Records excerpted from a collection:
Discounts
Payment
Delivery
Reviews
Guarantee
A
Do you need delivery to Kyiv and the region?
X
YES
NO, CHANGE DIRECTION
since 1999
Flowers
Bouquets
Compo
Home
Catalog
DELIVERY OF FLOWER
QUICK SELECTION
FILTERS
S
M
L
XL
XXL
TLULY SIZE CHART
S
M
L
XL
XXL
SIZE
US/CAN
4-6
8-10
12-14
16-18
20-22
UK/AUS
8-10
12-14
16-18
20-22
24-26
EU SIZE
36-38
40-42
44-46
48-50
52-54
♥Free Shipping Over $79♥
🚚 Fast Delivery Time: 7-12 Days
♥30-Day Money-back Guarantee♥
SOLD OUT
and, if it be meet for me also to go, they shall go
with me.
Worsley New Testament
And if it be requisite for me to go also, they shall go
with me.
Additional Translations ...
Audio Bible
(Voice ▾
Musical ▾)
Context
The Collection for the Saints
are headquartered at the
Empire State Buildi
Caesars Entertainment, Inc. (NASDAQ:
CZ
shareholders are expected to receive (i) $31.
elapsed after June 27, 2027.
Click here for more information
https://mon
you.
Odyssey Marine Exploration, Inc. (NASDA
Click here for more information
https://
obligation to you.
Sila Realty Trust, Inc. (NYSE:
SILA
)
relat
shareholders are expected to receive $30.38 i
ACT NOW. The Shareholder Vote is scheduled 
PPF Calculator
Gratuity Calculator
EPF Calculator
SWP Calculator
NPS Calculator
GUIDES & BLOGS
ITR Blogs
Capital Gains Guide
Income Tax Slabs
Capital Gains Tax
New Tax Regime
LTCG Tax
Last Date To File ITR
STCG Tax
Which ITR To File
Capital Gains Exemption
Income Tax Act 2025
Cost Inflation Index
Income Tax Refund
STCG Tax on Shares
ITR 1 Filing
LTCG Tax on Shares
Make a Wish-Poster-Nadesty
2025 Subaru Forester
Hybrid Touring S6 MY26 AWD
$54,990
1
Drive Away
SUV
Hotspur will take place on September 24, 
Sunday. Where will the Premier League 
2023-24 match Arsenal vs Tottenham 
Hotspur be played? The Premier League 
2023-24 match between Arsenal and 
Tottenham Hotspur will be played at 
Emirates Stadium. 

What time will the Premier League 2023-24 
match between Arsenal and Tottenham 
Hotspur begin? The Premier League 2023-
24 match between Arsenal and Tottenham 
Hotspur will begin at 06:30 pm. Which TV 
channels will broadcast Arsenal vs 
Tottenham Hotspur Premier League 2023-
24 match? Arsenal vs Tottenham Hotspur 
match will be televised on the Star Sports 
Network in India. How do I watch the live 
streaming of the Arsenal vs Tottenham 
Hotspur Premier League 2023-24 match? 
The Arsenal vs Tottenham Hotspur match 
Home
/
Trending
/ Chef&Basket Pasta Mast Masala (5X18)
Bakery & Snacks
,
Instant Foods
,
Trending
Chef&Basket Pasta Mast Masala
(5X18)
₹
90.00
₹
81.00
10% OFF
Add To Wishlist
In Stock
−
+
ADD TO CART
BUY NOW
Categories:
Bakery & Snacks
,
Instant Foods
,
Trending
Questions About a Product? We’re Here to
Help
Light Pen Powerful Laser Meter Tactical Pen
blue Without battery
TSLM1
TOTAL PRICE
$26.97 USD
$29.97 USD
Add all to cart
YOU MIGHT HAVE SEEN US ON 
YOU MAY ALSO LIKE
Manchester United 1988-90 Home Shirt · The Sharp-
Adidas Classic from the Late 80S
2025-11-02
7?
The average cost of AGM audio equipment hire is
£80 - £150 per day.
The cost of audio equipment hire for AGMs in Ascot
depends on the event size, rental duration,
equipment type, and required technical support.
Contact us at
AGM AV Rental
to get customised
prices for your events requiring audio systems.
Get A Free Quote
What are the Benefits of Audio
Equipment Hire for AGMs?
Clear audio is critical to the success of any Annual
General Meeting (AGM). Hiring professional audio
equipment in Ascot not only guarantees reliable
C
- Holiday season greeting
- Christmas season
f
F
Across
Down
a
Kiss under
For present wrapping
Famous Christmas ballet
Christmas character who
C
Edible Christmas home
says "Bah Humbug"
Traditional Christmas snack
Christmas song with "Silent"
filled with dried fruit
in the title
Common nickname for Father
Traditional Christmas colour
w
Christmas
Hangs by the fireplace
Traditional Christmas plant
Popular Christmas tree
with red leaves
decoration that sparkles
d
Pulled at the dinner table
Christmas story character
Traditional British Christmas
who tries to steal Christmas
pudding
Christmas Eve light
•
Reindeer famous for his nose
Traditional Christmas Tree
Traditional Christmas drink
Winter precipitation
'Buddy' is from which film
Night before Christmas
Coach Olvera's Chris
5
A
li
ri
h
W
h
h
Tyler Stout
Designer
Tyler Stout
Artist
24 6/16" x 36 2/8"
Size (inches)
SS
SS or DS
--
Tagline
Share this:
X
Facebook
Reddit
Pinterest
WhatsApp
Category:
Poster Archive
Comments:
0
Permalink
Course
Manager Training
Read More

TASK DIRECTIONS: Write out the lines word for word, beginning with the first line of the rows and continuing through the line containing "Additional Translations ...", with that line included.

EXPECTED ANSWER:
Discounts
Payment
Delivery
Reviews
Guarantee
A
Do you need delivery to Kyiv and the region?
X
YES
NO, CHANGE DIRECTION
since 1999
Flowers
Bouquets
Compo
Home
Catalog
DELIVERY OF FLOWER
QUICK SELECTION
FILTERS
S
M
L
XL
XXL
TLULY SIZE CHART
S
M
L
XL
XXL
SIZE
US/CAN
4-6
8-10
12-14
16-18
20-22
UK/AUS
8-10
12-14
16-18
20-22
24-26
EU SIZE
36-38
40-42
44-46
48-50
52-54
♥Free Shipping Over $79♥
🚚 Fast Delivery Time: 7-12 Days
♥30-Day Money-back Guarantee♥
SOLD OUT
and, if it be meet for me also to go, they shall go
with me.
Worsley New Testament
And if it be requisite for me to go also, they shall go
with me.
Additional Translations ...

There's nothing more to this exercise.